The House Ways and Means Committee May 24 passed by voice vote, “The Helping Hospitals Improve Patient Care Act of 2016” (H.R. 5273), legislation that would incorporate consideration of socioeconomic status (SES) in the Medicare Hospital Readmissions Reduction Program (HRRP), and provide a narrow Sec. 603 exemption for “mid-build” off-campus hospital outpatient departments (HOPDs) at the time of enactment of the Bipartisan Budget Act of 2015, among other provisions [see Washington Highlights, May 20].
AAMC President and CEO Darrell Kirch, M.D., issued a statement applauding the committee “for passing this important legislation that will help the nation’s medical schools and teaching hospitals provide care to all who need it.”
Dr. Kirch further highlighted the AAMC’s longstanding leadership in promoting the importance of risk-adjusting for the socioeconomic status of patients in measures used to determine penalties under the HRRP stating, “Medical schools and teaching hospitals treat a larger proportion of our nation’s most medically complex and vulnerable patients, and the provisions in the hospital package passed by the committee will make sure that they are not unfairly penalized for factors outside their control.”
Health Subcommittee Chair Pat Tiberi (R-Ohio) opened the markup stating, “As Members of Congress we talk a lot about removing paperwork burdens and allowing providers to concentrate on what matters most – delivering patient care.” He continued, “This bill will help hospitals attain the revenue they anticipated when they made the decision to invest in new construction projects. It’s just common sense to recognize the reality of business practices. No one likes to think of health care as a business, but hospitals have to keep the lights on to treat patients, just like any other business.”
Ways and Means Committee Chair Kevin Brady (R-Texas) praised the committee’s commitment to taking “quick action” on legislation that “will promote greater access, increase choices, and improve the quality of health care.”
Ranking Member Sander Levin (D-Mich.) echoed similar sentiments and said the HOPD fix specifically “brings fairness to those hospitals.”
Rep. Joe Crowley (D-N.Y.) commended the committee’s bipartisan work to improve patient care stating, “Hospitals all across the country were facing tremendous uncertainty after the Bipartisan Budget Act. I’m glad this bill recognizes the important role that hospitals play, not just as centers of care, but as economic drivers and catalysts for community health. This bill strengthens the HRRP program, to not only focus on reducing preventable readmissions but to ensure that hospitals that treat particularly complex and vulnerable patients are not unfairly penalized.”

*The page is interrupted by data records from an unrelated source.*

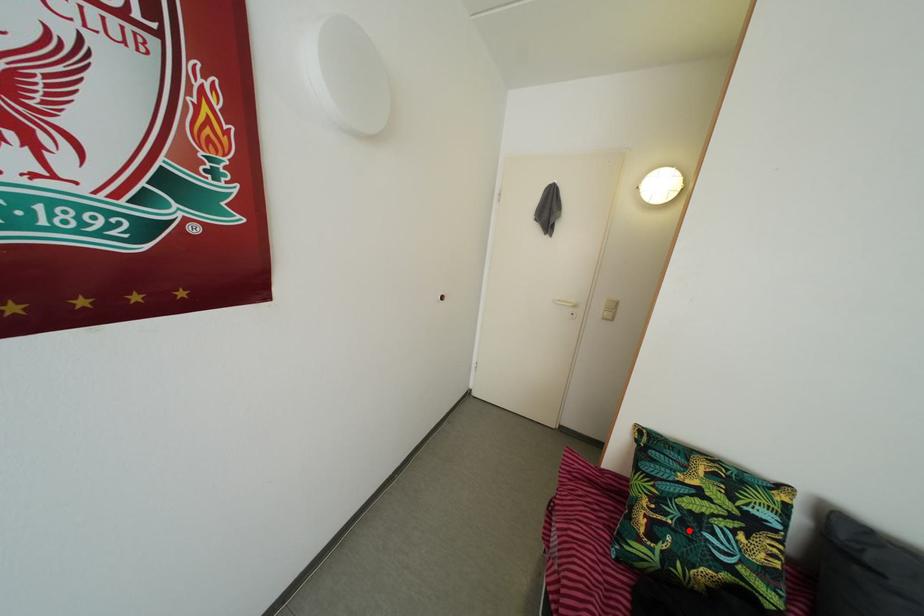
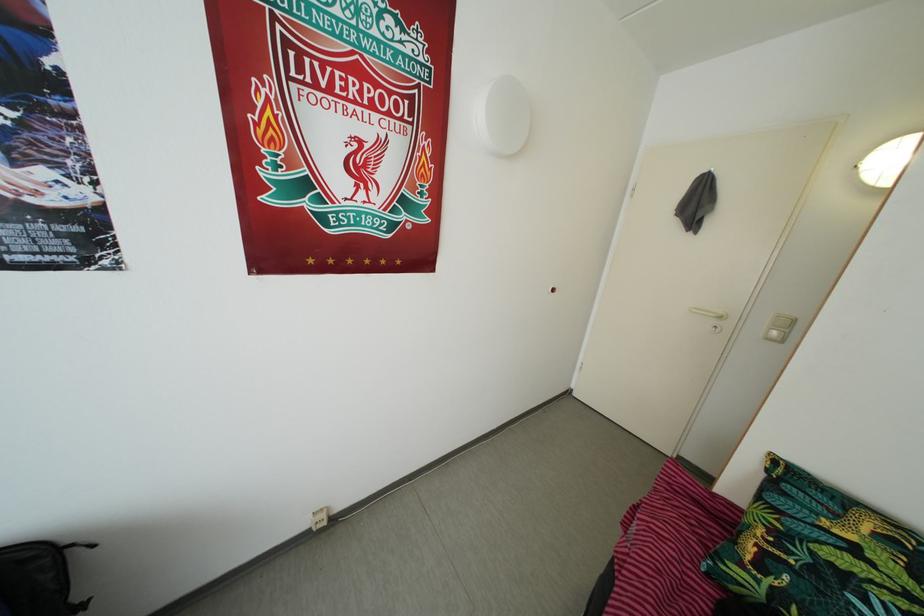
Question: I am providing you with two images of the same scene from different viewpoints. In image1, a red point is highlighted. Considering the same 3D point in image2, which of the following is correct?

Choices:
 (A) It is closer
 (B) It is farther

Answer: (A)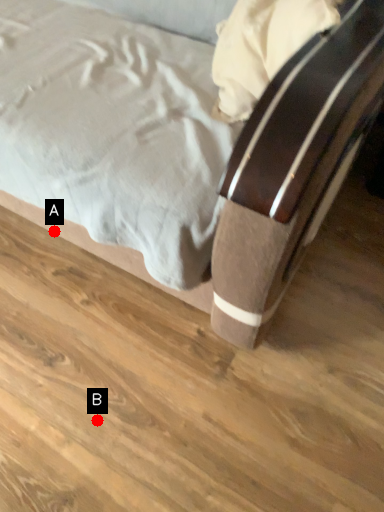
Question: Two points are circled on the image, labeled by A and B beside each circle. Which point is closer to the camera taking this photo?

Choices:
 (A) A is closer
 (B) B is closer

Answer: (B)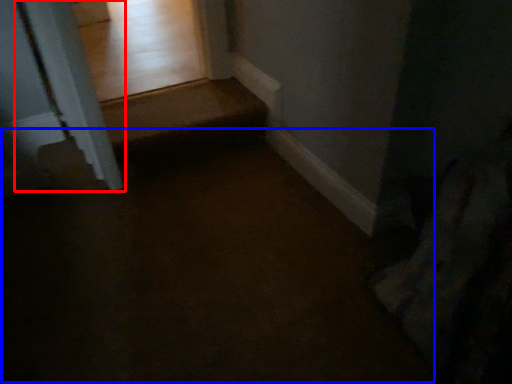
Question: Which object is further to the camera taking this photo, pillar (highlighted by a red box) or path (highlighted by a blue box)?

Choices:
 (A) pillar
 (B) path

Answer: (A)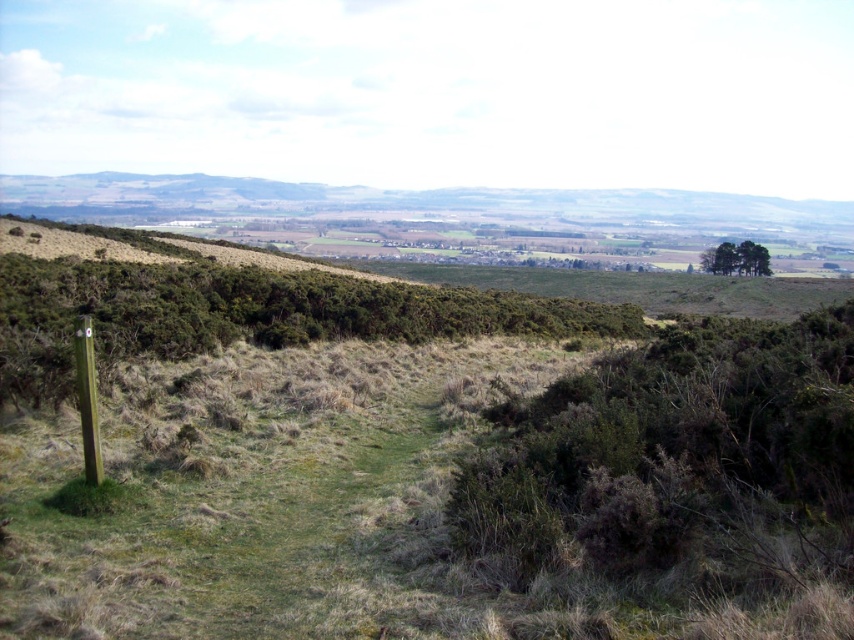
Looking at this image, between green leafy shrubs at lower left and green wooden pole at left, which one has more height?

green leafy shrubs at lower left is taller.

Find the location of a particular element. green leafy shrubs at lower left is located at coordinates (244, 314).

Is point (287, 289) positioned before point (747, 259)?

Yes, point (287, 289) is closer to viewer.

Is green leafy shrubs at lower left smaller than green leafy trees at upper right?

Yes, green leafy shrubs at lower left is smaller than green leafy trees at upper right.

Where is `green leafy shrubs at lower left`? This screenshot has height=640, width=854. green leafy shrubs at lower left is located at coordinates (244, 314).

Who is positioned more to the left, green wooden pole at left or green leafy trees at upper right?

green wooden pole at left

This screenshot has height=640, width=854. I want to click on green wooden pole at left, so click(x=86, y=397).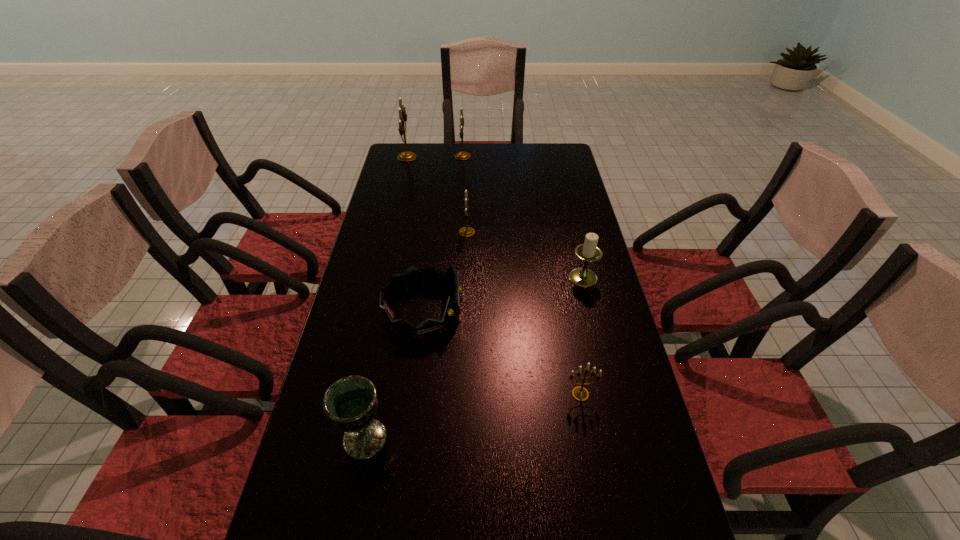
Locate an element on the screen. This screenshot has height=540, width=960. the smallest gold candelabrum is located at coordinates (579, 393).

What are the coordinates of `blank space located 0.170m on the right of the tallest object` in the screenshot? It's located at (458, 157).

Find the location of a particular element. This screenshot has height=540, width=960. free space located 0.220m on the left of the third smallest gold candelabrum is located at coordinates (402, 157).

I want to click on vacant space positioned on the back of the third farthest candelabrum, so click(x=468, y=215).

Locate an element on the screen. The height and width of the screenshot is (540, 960). vacant space located 0.330m on the left of the fourth farthest candelabrum is located at coordinates (458, 278).

Locate an element on the screen. The height and width of the screenshot is (540, 960). free space located 0.060m on the front of the chalice is located at coordinates (354, 491).

Locate an element on the screen. vacant region located at the front of the red tiara with jewels is located at coordinates (x=542, y=312).

What are the coordinates of `vacant region located 0.250m on the front of the smallest gold candelabrum` in the screenshot? It's located at (603, 519).

Where is `candelabrum at the left edge`? Image resolution: width=960 pixels, height=540 pixels. candelabrum at the left edge is located at coordinates (406, 156).

The image size is (960, 540). Find the location of `chalice at the left edge`. chalice at the left edge is located at coordinates (350, 403).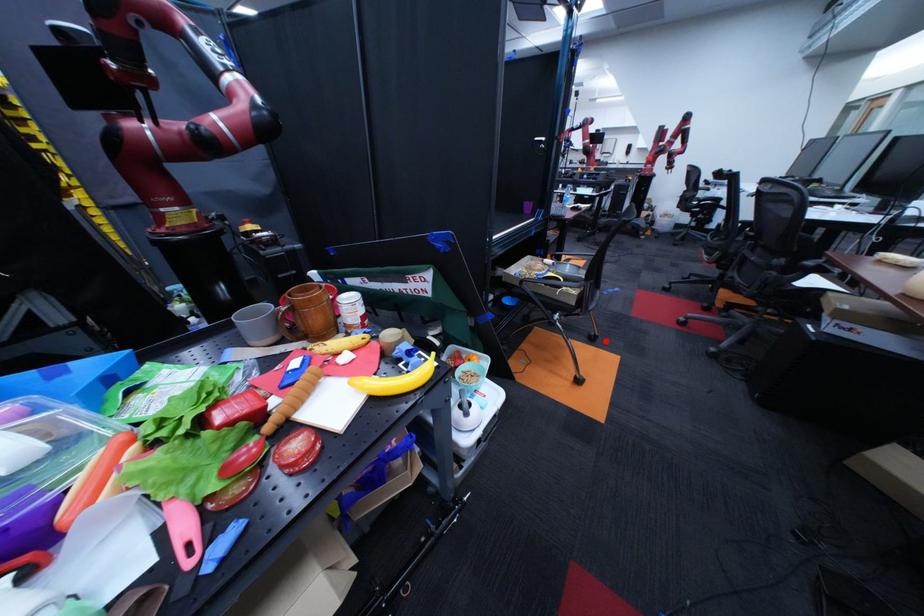
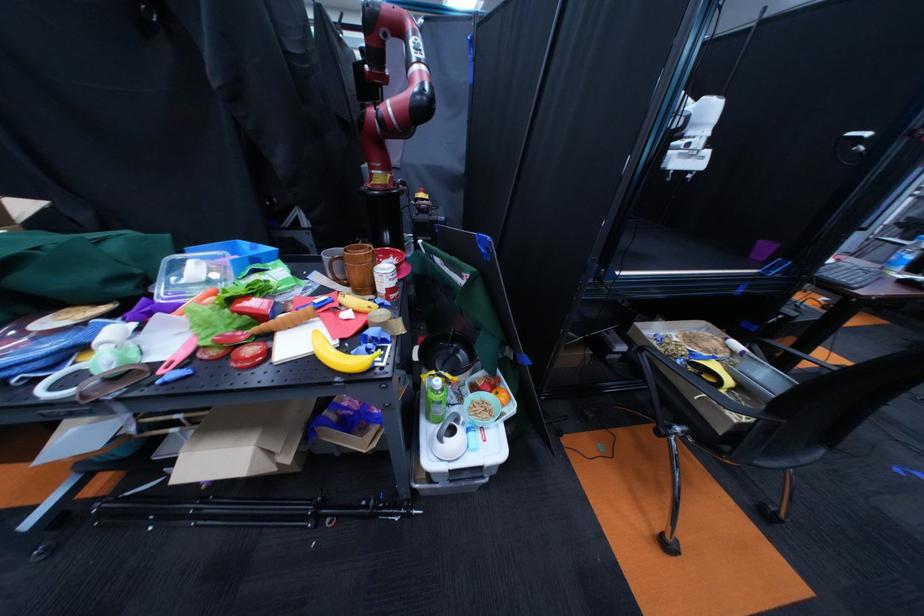
Question: I am providing you with two images of the same scene from different viewpoints. Given a red point in image1, look at the same physical point in image2. Is it:

Choices:
 (A) Closer to the viewpoint
 (B) Farther from the viewpoint

Answer: (A)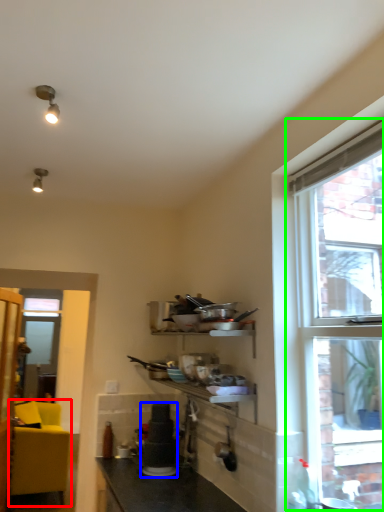
Question: Which is nearer to the studio couch (highlighted by a red box)? appliance (highlighted by a blue box) or window (highlighted by a green box).

Choices:
 (A) appliance
 (B) window

Answer: (A)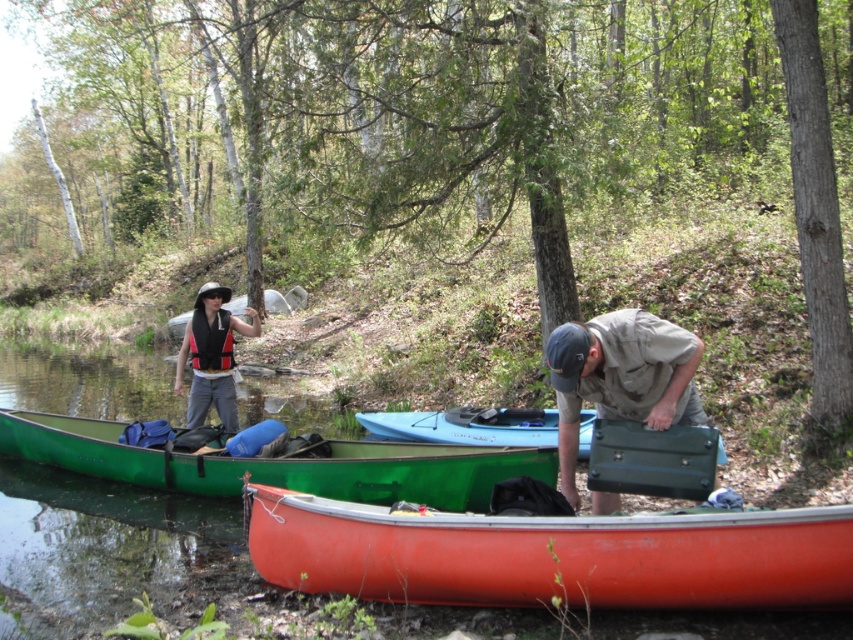
You are planning to board the light blue plastic canoe at center for a short trip. There is a matte black life vest at left nearby. Can you easily reach the life vest while sitting in the canoe?

The matte black life vest at left is behind the light blue plastic canoe at center, so it might be difficult to reach while sitting in the canoe.

You are planning to carry the green matte canoe at lower left and the green matte briefcase at lower center to the water. Which object will be easier to carry because of its size?

The green matte canoe at lower left is thinner than the green matte briefcase at lower center, so it will be easier to carry due to its smaller size.

You are a park ranger who needs to check the distance between the smooth orange canoe at lower center and the light blue plastic canoe at center to ensure safety regulations are met. According to the park rules, canoes must be at least 5 meters apart. Is the current distance compliant with the regulation?

The distance between the smooth orange canoe at lower center and the light blue plastic canoe at center is 4.25 meters, which is less than the required 5 meters. Therefore, the canoes are not compliant with the safety regulations.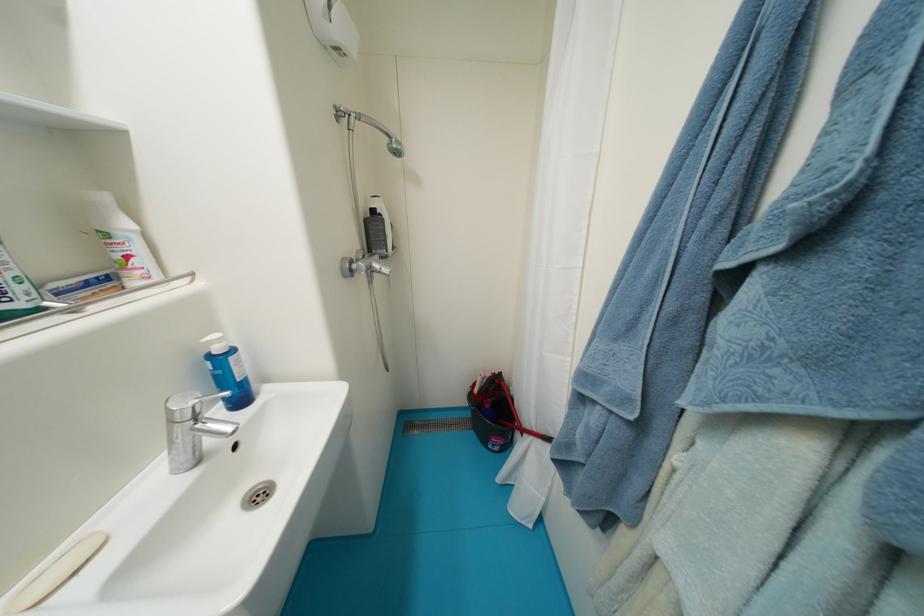
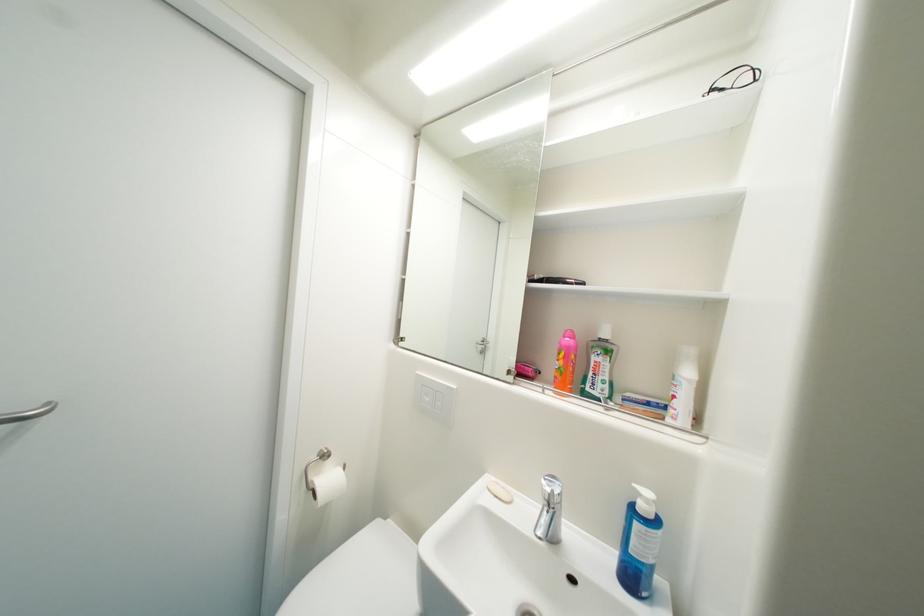
Question: I am providing you with two images of the same scene from different viewpoints. Which of the following objects are not visible in image2?

Choices:
 (A) mouthwash bottle cap
 (B) bar of soap
 (C) soap dispenser pump
 (D) none of these

Answer: (D)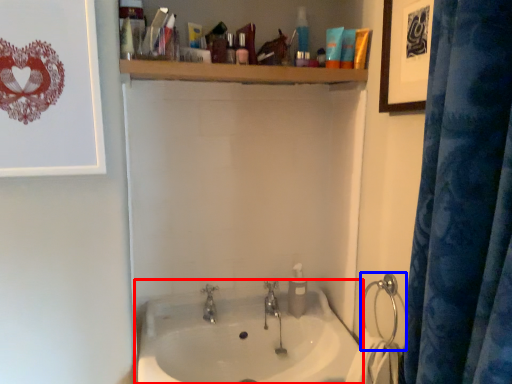
Question: Which object appears farthest to the camera in this image, sink (highlighted by a red box) or shower (highlighted by a blue box)?

Choices:
 (A) sink
 (B) shower

Answer: (B)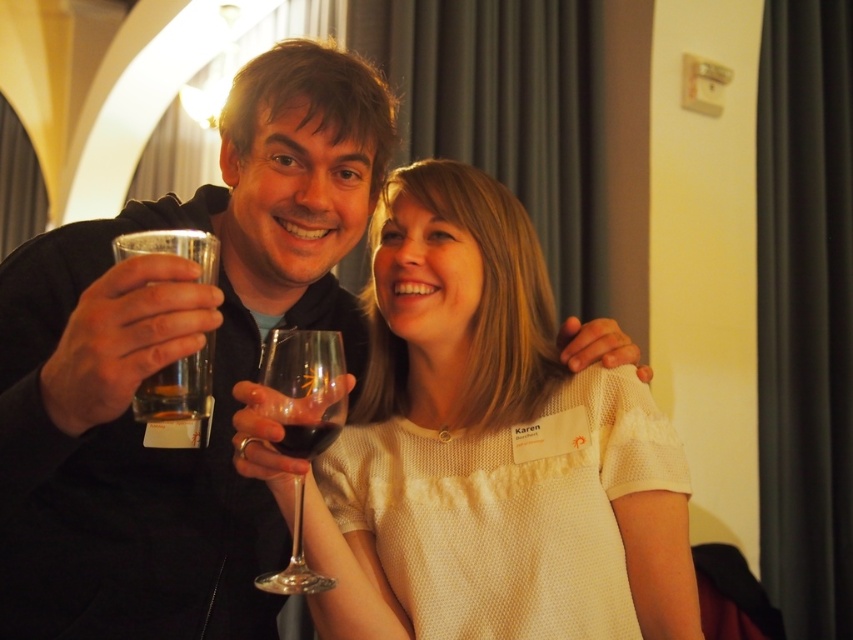
You are holding a 12.00 inch ruler. You want to measure the distance between yourself and the transparent glass at center. Can you use the ruler to measure this distance?

The transparent glass at center and viewer are 29.00 inches apart. Since the ruler is 12.00 inches long, you can use it to measure the distance by extending it multiple times or marking intervals until reaching the total distance of 29.00 inches.

You are a photographer adjusting the camera focus. You notice the clear glass at upper left and the translucent glass at center in the frame. Which glass should you focus on first if you want to ensure both are in focus?

You should focus on the clear glass at upper left first because it is in front of the translucent glass at center. By focusing on the closer object, you can ensure both are in focus if your depth of field is sufficient.

Looking at this image, you are a photographer adjusting your camera settings to focus on the transparent glass at center and the clear glass at upper left. Which glass should you focus on first to ensure both are in sharp focus?

You should focus on the transparent glass at center first because it is closer to the viewer than the clear glass at upper left, ensuring both are in focus when starting from the nearest object.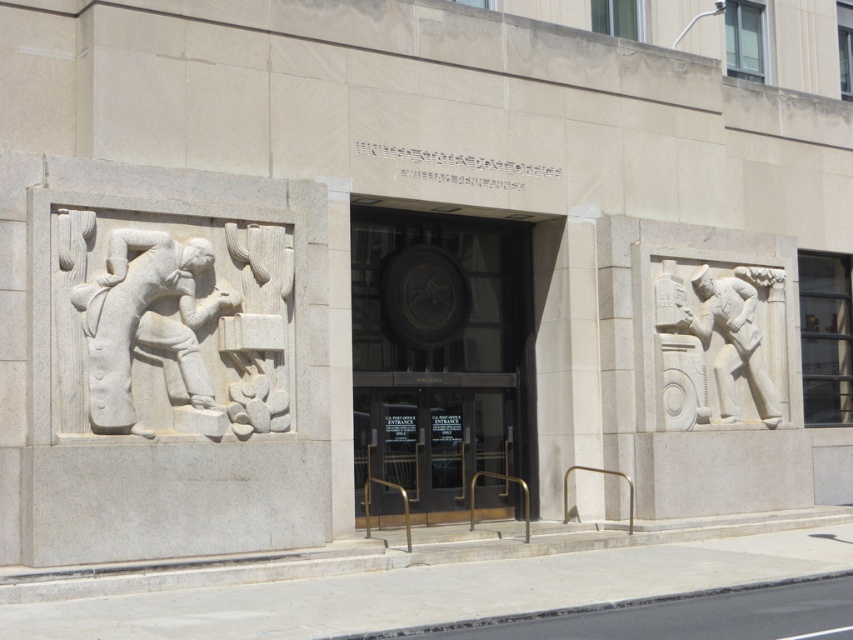
Question: Which point is farther to the camera?

Choices:
 (A) polished bronze door at center
 (B) white stone figure at right
 (C) white stone figure at left

Answer: (B)

Question: Which point is farther from the camera taking this photo?

Choices:
 (A) (432, 260)
 (B) (107, 339)
 (C) (718, 307)

Answer: (C)

Question: Does polished bronze door at center appear on the right side of white stone figure at right?

Choices:
 (A) no
 (B) yes

Answer: (A)

Question: Does polished bronze door at center have a smaller size compared to white stone figure at left?

Choices:
 (A) yes
 (B) no

Answer: (B)

Question: Does white stone figure at left come behind white stone figure at right?

Choices:
 (A) yes
 (B) no

Answer: (B)

Question: Which point is closer to the camera?

Choices:
 (A) polished bronze door at center
 (B) white stone figure at left
 (C) white stone figure at right

Answer: (B)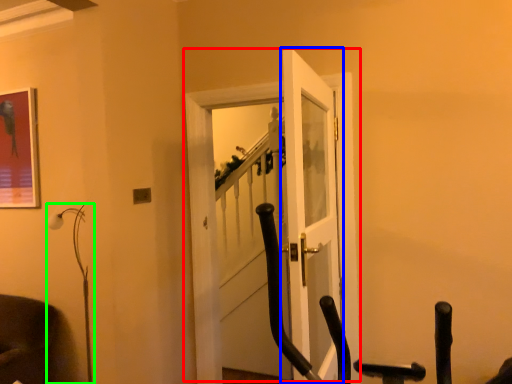
Question: Estimate the real-world distances between objects in this image. Which object is closer to door (highlighted by a red box), door (highlighted by a blue box) or lamp (highlighted by a green box)?

Choices:
 (A) door
 (B) lamp

Answer: (A)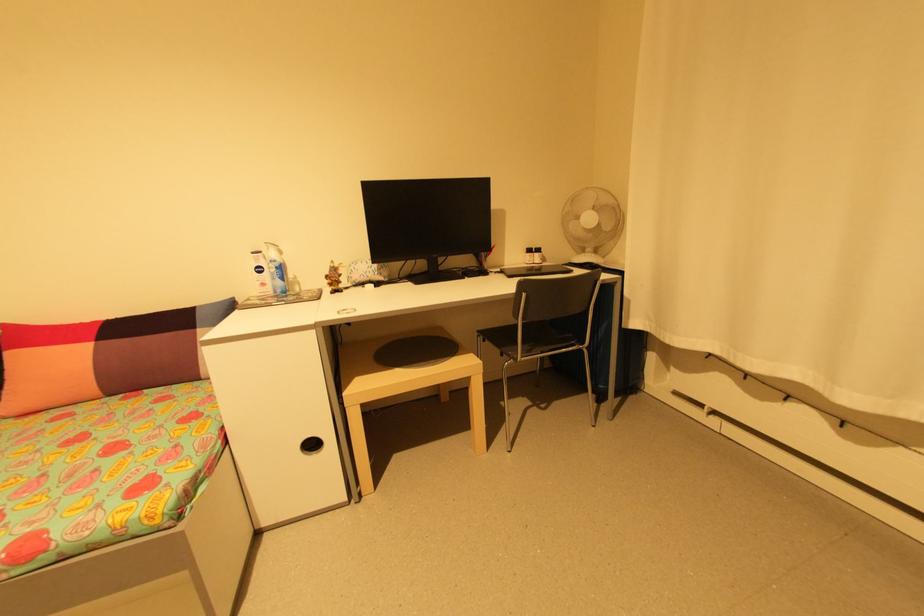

Finally, Rep. Ron Kind (D-Wis.) asked that, moving forward, the chairman continue to consider hospital payment issues including the “Advancing Medical Resident Training in Community Hospitals Act of 2016” (H.R. 4732). The legislation would allow hospitals that have inadvertently, and often unknowingly, established medical resident training programs with artificially low resident caps and/or per-resident-amounts (PRA), to build residency training programs and receive the appropriate Medicare-support [see Washington Highlights, March 18].